Quick Start Guide

This Jarvis Speech Skills Quick Start Guide is a starting point for users to what to try out Jarvis; specifically, this guide enables users to quickly deploy pretrained models on a local workstation and run a sample client.

For more information and questions, visit the NVIDIA Jarvis Developer Forum.

Prerequisites

Before you begin using Jarvis AI Services, it’s assumed that you meet the following prerequisites.

  1. You have access and are logged into NVIDIA GPU Cloud (NGC). For step-by-step instructions, see the NGC Getting Started Guide.

  2. You have access to a Volta, Turing, or an NVIDIA Ampere arcitecture-based A100 GPU. For more information, see the Support Matrix.

  3. You have Docker installed with support for NVIDIA GPUs. For more information, see the Support Matrix.

Models Available for Deployment

To deploy Jarvis AI Services, there are two options:

Option 1: You can use the Quick Start scripts to set up a local workstation and deploy the Jarvis services using Docker. Continue with this section to use the Quick Start scripts.

Option 2: You can use a Helm chart. Included in the NGC Helm Repository is a chart designed to automate the steps for push-button deployment to a Kubernetes cluster. For details, see Kubernetes.

When using either of the push-button deployment options, Jarvis will use pre-trained models from NGC. You can also fine-tune custom models with NVIDIA NeMo. Creating a model repository using a fine-tuned model trained in NeMo is a more advanced approach to generating a model repository.

Local Deployment using Quick Start Scripts

This release of Jarvis includes Quick Start scripts to help you get started with Jarvis AI Services. These scripts are meant for deploying the services locally for testing and running the example applications.

  1. Download the scripts from the File Browser tab for Jarvis Quick Start or download via the command-line with the NGC CLI tool by running:

    ngc registry resource download-version nvidia/jarvis/jarvis_quickstart:1.0.0-b.2
    
  2. Initialize and start Jarvis. The initialization step downloads and prepares Docker images and models. The start script launches the server. Within the quickstart directory, modify the config.sh file with your preferred configuration. Options include which models to retrieve from NGC, where to store them, and which GPU to use if more than one is installed in your system (see Local (Docker) for more details).

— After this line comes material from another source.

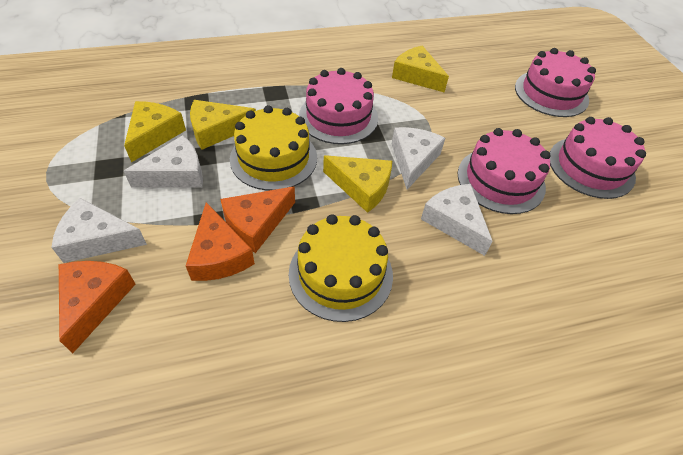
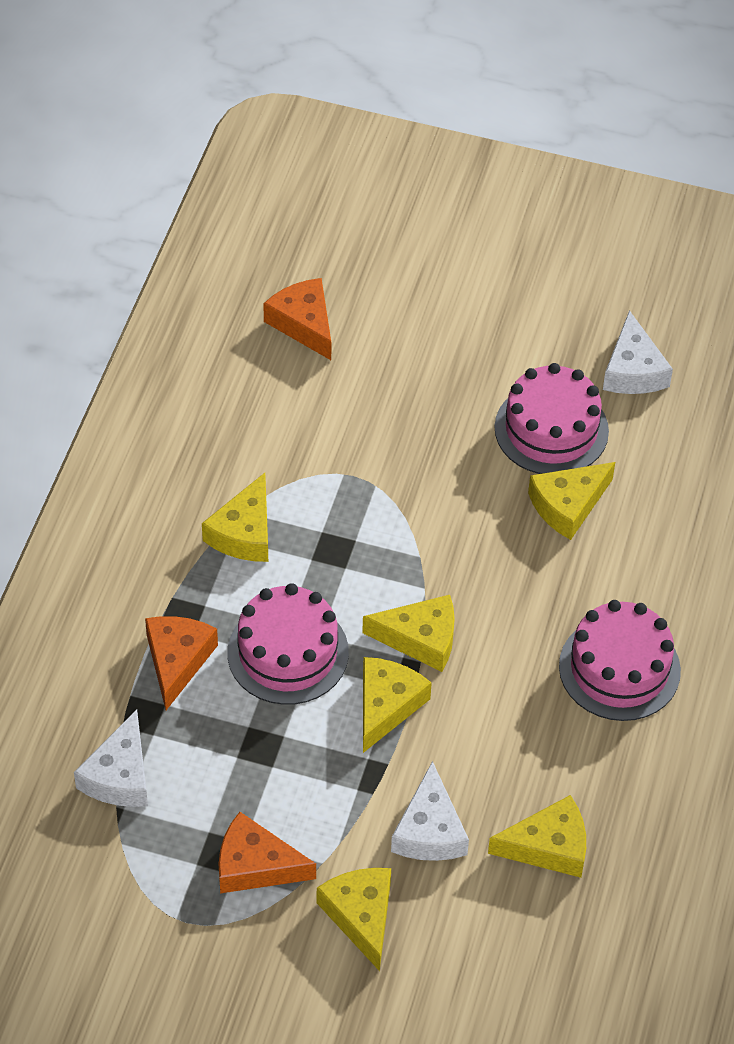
pink cake: [299,68,378,144] [457,128,551,214] [515,48,596,117] [550,117,646,199] = 4 -> [227,583,349,705] [494,363,609,474] [559,600,681,721] = 3
white cheese: [52,198,147,263] [124,135,203,188] [392,127,445,190] [421,184,493,256] = 4 -> [74,709,148,807] [391,761,469,861] [603,310,673,394] = 3
yellow cake: [230,105,317,191] [289,214,393,322] = 2 -> none = 0
yellow cheese: [124,101,186,162] [190,100,256,150] [323,155,392,213] [392,46,449,92] = 4 -> [202,473,268,562] [317,868,391,971] [362,595,455,672] [363,657,432,753] [488,795,586,878] [528,462,615,540] = 6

    Note: This process may take quite a while depending on the speed of your Internet connection and number of models deployed. Each model is individually optimized for the target GPU after download.

    cd jarvis_quickstart_v1.0.0-b.2
    bash jarvis_init.sh
    bash jarvis_start.sh
    
  3. Start a container with sample clients for each service.

    bash jarvis_start_client.sh
    
  4. From inside the client container, try the different services using the provided Jupyter notebooks.

    jupyter notebook --ip=0.0.0.0 --allow-root --notebook-dir=/work/notebooks
    

For further details on how to customize a local deployment, see Local Deployment (Docker).

Running the Jarvis Client and Transcribing Audio Files

For ASR, the following commands can be run from inside the Jarvis Client container to perform streaming and offline transcription of audio files.

  1. For offline recognition, run: jarvis_asr_client --audio_file=/work/wav/sample.wav

  2. For streaming recognition, run: jarvis_streaming_asr_client --audio_file=/work/wav/sample.wav

Running the Jarvis Client and Converting Text to Audio Files

From within the Jarvis Client container, synthesize the audio files by running:

jarvis_tts_client --voice_name=ljspeech --text="Hello, this is a speech synthesizer."\
    --audio_file=/work/wav/output.wav

The audio files are stored in the /work/wav directory.

The streaming API can be tested by using the command line option --online=true. However, there is no difference between both options with the command-line client since it saves the entire audio to a WAV file.